▶ DOCUMENT SECTION:
····················
Hi - making (maiming?) a new reed - going well, but cannot get C nat (cross-fingered) without moving reed out so far rest of chanter not balanced well.
Thanks to any who might help…
DJones
Hi - making (maiming?) a new reed - going well, but cannot get C nat (cross-fingered) without moving reed out so far rest of chanter not balanced well.
Thanks to any who might help…
DJones
Rediscovered Cnat when I found the staple too far up into reed…
… then found red too long, so chopped off end of reed…
… then lost Cnat again…
Oh, well, we’ll get there sooner or later…
DJones
Well, if you found your Cnat, whose Cnat is this on my carpet? ![]()
djm
How much did you chop? Type of chanter? Length of reed before and after chop? How long is your scrape? Width of reed? Type of staple? (rolled or tubing) How deeply is staple inserted now? All are helpful in offering advice…
How much did you chop? Type of chanter? Length of reed before and after chop? How long is your scrape? Width of reed? Type of staple? (rolled or tubing) How deeply is staple inserted now?
After moving the staple out a bit, my Cnat returned. Then, I needed to sharpen things up a bit, so chop-chop-chop.
····················
(Stored records)
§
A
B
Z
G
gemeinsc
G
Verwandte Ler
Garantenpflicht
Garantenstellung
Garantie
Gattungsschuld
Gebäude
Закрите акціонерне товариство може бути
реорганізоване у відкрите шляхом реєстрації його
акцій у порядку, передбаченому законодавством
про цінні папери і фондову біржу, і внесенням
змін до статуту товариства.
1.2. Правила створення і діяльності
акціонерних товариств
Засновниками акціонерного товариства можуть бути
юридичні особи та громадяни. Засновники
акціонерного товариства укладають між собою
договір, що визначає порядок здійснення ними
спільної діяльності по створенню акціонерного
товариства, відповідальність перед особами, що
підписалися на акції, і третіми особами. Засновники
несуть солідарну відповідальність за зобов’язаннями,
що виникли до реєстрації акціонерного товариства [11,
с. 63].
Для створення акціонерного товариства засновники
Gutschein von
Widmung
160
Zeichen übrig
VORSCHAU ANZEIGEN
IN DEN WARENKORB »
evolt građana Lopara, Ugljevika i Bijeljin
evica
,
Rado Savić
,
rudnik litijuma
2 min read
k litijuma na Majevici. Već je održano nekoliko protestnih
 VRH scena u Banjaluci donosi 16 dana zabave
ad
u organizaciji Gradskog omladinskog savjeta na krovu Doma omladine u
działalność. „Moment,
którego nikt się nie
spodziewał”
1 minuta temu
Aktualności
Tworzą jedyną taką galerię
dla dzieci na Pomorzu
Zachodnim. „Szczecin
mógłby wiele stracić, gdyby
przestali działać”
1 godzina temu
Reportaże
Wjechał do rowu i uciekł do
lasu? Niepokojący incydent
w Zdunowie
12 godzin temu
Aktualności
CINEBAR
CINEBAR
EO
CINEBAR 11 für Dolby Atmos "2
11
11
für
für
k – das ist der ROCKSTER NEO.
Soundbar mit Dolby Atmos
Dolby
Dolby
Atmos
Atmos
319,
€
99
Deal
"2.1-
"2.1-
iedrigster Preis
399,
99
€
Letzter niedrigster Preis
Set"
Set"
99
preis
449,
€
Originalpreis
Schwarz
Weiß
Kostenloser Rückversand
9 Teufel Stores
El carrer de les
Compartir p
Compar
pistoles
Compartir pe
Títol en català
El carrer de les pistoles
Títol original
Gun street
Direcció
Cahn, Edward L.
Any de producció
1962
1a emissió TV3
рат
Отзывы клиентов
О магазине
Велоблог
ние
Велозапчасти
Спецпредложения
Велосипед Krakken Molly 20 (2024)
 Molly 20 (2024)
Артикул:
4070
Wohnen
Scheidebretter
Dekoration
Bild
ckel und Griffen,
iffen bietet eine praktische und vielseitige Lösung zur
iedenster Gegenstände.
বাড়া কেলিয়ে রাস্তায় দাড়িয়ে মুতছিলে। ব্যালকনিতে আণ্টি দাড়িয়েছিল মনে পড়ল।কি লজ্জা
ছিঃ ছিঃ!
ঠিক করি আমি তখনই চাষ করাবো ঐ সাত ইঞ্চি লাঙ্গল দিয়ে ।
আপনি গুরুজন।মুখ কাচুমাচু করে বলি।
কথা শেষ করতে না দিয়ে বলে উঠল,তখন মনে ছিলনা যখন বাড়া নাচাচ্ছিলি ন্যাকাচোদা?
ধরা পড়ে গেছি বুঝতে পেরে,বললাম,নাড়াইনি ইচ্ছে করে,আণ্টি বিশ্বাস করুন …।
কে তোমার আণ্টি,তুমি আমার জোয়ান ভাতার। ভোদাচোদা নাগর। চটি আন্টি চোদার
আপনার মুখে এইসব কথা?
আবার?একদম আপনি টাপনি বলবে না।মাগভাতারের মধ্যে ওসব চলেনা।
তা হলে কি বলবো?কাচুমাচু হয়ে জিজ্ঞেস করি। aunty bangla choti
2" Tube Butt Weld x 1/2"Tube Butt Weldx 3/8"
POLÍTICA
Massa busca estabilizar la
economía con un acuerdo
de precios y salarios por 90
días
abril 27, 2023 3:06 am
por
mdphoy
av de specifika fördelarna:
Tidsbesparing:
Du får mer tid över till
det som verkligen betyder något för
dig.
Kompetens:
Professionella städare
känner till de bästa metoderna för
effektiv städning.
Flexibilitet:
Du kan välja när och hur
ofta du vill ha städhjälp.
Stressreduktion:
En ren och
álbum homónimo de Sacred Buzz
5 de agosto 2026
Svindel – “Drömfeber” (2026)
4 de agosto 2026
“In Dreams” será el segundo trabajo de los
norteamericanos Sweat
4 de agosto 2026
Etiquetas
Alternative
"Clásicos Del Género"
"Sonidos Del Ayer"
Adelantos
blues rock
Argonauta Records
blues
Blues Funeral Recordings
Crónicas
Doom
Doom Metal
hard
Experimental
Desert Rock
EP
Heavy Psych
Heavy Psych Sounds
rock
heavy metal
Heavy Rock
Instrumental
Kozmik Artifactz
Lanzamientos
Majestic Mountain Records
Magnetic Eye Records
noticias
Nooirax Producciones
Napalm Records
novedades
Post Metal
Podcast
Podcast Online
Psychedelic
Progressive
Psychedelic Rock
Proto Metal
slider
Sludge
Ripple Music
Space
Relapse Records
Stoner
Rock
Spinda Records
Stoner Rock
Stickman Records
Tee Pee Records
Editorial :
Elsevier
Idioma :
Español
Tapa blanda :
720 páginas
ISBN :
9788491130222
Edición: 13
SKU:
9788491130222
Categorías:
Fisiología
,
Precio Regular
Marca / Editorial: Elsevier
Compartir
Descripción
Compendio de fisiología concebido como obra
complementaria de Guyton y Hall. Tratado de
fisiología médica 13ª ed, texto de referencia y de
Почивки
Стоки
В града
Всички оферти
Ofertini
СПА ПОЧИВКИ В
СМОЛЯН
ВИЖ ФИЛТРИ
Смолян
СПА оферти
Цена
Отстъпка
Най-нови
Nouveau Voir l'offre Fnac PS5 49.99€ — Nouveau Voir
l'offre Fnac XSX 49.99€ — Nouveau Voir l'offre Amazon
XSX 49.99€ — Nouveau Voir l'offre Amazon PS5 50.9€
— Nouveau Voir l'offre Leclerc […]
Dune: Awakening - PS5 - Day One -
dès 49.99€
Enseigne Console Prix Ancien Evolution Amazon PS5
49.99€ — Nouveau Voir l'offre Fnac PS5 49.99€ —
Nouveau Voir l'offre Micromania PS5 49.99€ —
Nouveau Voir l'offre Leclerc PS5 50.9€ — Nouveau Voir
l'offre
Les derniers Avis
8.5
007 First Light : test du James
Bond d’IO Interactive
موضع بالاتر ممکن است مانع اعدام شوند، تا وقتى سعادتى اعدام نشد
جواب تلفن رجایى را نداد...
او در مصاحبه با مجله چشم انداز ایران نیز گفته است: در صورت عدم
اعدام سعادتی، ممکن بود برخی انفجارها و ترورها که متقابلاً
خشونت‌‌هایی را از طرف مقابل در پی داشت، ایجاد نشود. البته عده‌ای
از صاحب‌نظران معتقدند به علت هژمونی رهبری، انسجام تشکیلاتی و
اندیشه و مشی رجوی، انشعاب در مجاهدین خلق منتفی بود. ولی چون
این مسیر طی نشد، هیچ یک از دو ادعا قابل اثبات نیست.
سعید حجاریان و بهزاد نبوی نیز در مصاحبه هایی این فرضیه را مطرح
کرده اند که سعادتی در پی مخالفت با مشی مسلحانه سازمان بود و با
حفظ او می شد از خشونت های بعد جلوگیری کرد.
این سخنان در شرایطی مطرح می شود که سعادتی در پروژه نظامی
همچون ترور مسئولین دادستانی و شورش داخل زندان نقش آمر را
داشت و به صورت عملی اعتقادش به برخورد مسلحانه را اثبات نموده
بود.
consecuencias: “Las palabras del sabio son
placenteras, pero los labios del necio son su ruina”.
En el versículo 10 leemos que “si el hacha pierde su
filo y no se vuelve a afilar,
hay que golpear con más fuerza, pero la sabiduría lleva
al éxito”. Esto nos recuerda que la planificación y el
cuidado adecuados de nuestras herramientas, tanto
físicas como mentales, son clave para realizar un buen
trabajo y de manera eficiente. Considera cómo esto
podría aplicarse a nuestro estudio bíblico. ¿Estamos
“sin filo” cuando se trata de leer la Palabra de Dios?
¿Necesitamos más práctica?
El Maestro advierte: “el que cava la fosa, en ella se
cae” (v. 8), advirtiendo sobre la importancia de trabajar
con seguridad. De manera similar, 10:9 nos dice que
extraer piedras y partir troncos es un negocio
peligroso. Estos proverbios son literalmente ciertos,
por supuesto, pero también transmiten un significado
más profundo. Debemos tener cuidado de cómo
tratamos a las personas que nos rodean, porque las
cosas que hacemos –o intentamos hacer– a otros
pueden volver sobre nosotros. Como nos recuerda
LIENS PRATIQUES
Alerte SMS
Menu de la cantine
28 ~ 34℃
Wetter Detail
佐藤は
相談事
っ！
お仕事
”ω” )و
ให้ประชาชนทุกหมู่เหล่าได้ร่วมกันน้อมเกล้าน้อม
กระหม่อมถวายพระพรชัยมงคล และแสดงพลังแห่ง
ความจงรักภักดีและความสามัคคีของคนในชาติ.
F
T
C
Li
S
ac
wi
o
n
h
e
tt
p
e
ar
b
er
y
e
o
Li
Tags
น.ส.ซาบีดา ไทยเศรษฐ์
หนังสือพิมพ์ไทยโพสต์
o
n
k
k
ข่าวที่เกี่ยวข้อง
····················
▶ ASSIGNMENT: Copy out the forum thread about making a chanter reed above, word for word and in full.

▶ EXERCISE RESULT:
Hi - making (maiming?) a new reed - going well, but cannot get C nat (cross-fingered) without moving reed out so far rest of chanter not balanced well.
Thanks to any who might help…
DJones
Hi - making (maiming?) a new reed - going well, but cannot get C nat (cross-fingered) without moving reed out so far rest of chanter not balanced well.
Thanks to any who might help…
DJones
Rediscovered Cnat when I found the staple too far up into reed…
… then found red too long, so chopped off end of reed…
… then lost Cnat again…
Oh, well, we’ll get there sooner or later…
DJones
Well, if you found your Cnat, whose Cnat is this on my carpet? ![]()
djm
How much did you chop? Type of chanter? Length of reed before and after chop? How long is your scrape? Width of reed? Type of staple? (rolled or tubing) How deeply is staple inserted now? All are helpful in offering advice…
How much did you chop? Type of chanter? Length of reed before and after chop? How long is your scrape? Width of reed? Type of staple? (rolled or tubing) How deeply is staple inserted now?
After moving the staple out a bit, my Cnat returned. Then, I needed to sharpen things up a bit, so chop-chop-chop.